There are many industrial operations which produce large quantities of material that must be collected in a tank and then removed from the tank for further processing or disposition. Such material may vary in size from rather small particles of a sand-like character up to material the size of crushed stone with occasional pieces weighing several hundred pounds. Often such tanks constitute water filled quenching tanks to receive the bottom ash that is produced in huge quantities in various types of solid material burning furnaces. Such tanks are commonly of an elongated rectangular shape, and in the case of a quenching tank the bottom of the furnace commonly has a water seal which is spaced inwardly from the tank walls and extends below the waterline.
In other cases the tank may be a dewatering tank into which material laden water is loaded for dewatering.

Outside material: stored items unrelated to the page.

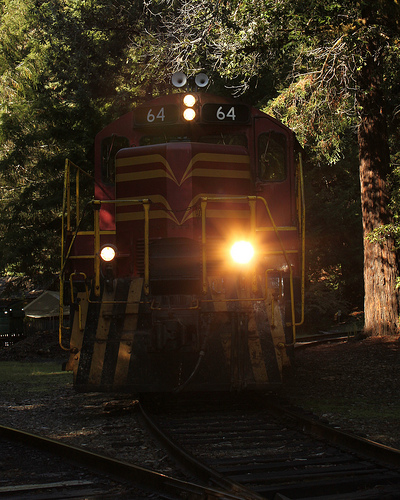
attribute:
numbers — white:
[141, 101, 243, 125]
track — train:
[127, 392, 399, 496]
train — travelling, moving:
[56, 68, 367, 399]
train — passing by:
[47, 61, 324, 457]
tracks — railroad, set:
[141, 397, 395, 497]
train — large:
[40, 46, 340, 451]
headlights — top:
[181, 93, 201, 122]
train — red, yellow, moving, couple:
[48, 64, 309, 402]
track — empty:
[4, 383, 398, 497]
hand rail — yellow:
[56, 155, 309, 353]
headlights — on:
[86, 88, 312, 304]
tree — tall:
[3, 33, 380, 120]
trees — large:
[269, 22, 388, 144]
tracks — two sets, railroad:
[136, 400, 356, 462]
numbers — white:
[214, 105, 243, 126]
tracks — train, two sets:
[6, 400, 398, 496]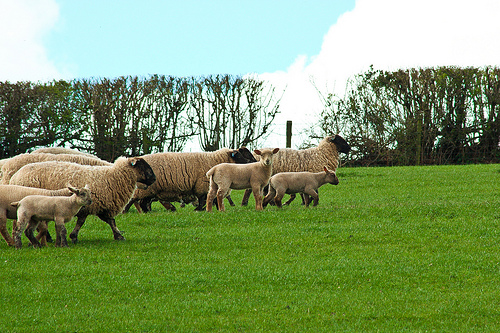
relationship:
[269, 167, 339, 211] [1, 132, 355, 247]
sheep in herd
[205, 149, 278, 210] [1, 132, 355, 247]
sheep in herd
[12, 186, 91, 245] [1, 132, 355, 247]
sheep in herd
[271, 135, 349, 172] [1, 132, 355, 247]
sheep in herd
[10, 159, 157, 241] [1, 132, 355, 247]
sheep in herd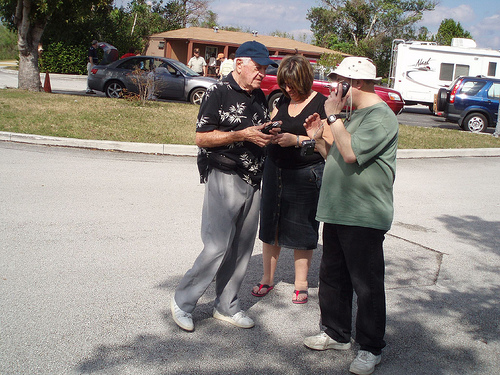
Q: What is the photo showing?
A: It is showing a pavement.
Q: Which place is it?
A: It is a pavement.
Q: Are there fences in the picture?
A: No, there are no fences.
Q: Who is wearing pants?
A: The man is wearing pants.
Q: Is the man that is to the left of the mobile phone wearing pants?
A: Yes, the man is wearing pants.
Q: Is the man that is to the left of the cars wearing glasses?
A: No, the man is wearing pants.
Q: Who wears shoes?
A: The man wears shoes.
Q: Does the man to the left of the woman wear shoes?
A: Yes, the man wears shoes.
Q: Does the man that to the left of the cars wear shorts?
A: No, the man wears shoes.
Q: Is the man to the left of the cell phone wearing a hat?
A: Yes, the man is wearing a hat.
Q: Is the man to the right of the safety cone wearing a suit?
A: No, the man is wearing a hat.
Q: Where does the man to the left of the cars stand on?
A: The man stands on the pavement.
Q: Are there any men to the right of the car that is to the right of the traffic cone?
A: Yes, there is a man to the right of the car.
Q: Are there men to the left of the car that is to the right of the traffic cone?
A: No, the man is to the right of the car.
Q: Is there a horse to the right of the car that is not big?
A: No, there is a man to the right of the car.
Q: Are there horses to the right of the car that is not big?
A: No, there is a man to the right of the car.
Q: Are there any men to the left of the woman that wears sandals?
A: Yes, there is a man to the left of the woman.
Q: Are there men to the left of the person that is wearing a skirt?
A: Yes, there is a man to the left of the woman.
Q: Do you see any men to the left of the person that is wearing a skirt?
A: Yes, there is a man to the left of the woman.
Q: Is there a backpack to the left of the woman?
A: No, there is a man to the left of the woman.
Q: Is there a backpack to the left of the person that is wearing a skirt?
A: No, there is a man to the left of the woman.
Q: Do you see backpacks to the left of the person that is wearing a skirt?
A: No, there is a man to the left of the woman.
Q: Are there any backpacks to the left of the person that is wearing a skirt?
A: No, there is a man to the left of the woman.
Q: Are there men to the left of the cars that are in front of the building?
A: Yes, there is a man to the left of the cars.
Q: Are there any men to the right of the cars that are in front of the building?
A: No, the man is to the left of the cars.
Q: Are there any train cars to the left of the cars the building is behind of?
A: No, there is a man to the left of the cars.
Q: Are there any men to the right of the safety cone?
A: Yes, there is a man to the right of the safety cone.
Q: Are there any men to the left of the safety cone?
A: No, the man is to the right of the safety cone.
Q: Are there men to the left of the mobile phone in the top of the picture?
A: Yes, there is a man to the left of the cell phone.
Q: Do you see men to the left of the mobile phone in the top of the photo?
A: Yes, there is a man to the left of the cell phone.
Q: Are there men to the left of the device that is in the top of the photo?
A: Yes, there is a man to the left of the cell phone.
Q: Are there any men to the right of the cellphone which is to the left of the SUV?
A: No, the man is to the left of the cellphone.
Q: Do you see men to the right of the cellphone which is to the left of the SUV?
A: No, the man is to the left of the cellphone.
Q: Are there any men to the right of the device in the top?
A: No, the man is to the left of the cellphone.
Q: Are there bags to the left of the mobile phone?
A: No, there is a man to the left of the mobile phone.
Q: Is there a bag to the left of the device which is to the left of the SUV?
A: No, there is a man to the left of the mobile phone.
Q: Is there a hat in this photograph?
A: Yes, there is a hat.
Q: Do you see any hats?
A: Yes, there is a hat.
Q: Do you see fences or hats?
A: Yes, there is a hat.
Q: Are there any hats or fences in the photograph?
A: Yes, there is a hat.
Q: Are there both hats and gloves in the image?
A: No, there is a hat but no gloves.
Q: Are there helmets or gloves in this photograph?
A: No, there are no helmets or gloves.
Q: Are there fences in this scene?
A: No, there are no fences.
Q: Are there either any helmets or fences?
A: No, there are no helmets or fences.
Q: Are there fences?
A: No, there are no fences.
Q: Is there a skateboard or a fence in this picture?
A: No, there are no fences or skateboards.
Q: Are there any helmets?
A: No, there are no helmets.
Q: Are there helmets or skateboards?
A: No, there are no helmets or skateboards.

There has, for many years, been a need for a rugged and dependable drag bucket type of apparatus which can be used to remove material from such a tank, either periodically as required or continuously in repetitive cycles. Typical of equipment with which such apparatus may be used are the high capacity coal burning furnaces used in large electric power generating plants. Such a furnace may require a quenching tank in excess of 60 feet long and capable of handling an ash output of several tons an hour. The material delivered through the furnace grates varies in size from that of coarse gravel to several hundred pound chunks. For such an application the drag bucket apparatus must be capable of cycling for extended periods of time without the intervention of any human attendant, and must be adaptable to the varying conditions created by such a wide range of material sizes.
Another typical application for such apparatus is to receive the output of a bank burner which is used to consume and dispose of the enormous quantities of unusable bark produced in a lumbering operation. A bark burner may require a quenching tank no more than about 15 feet in length.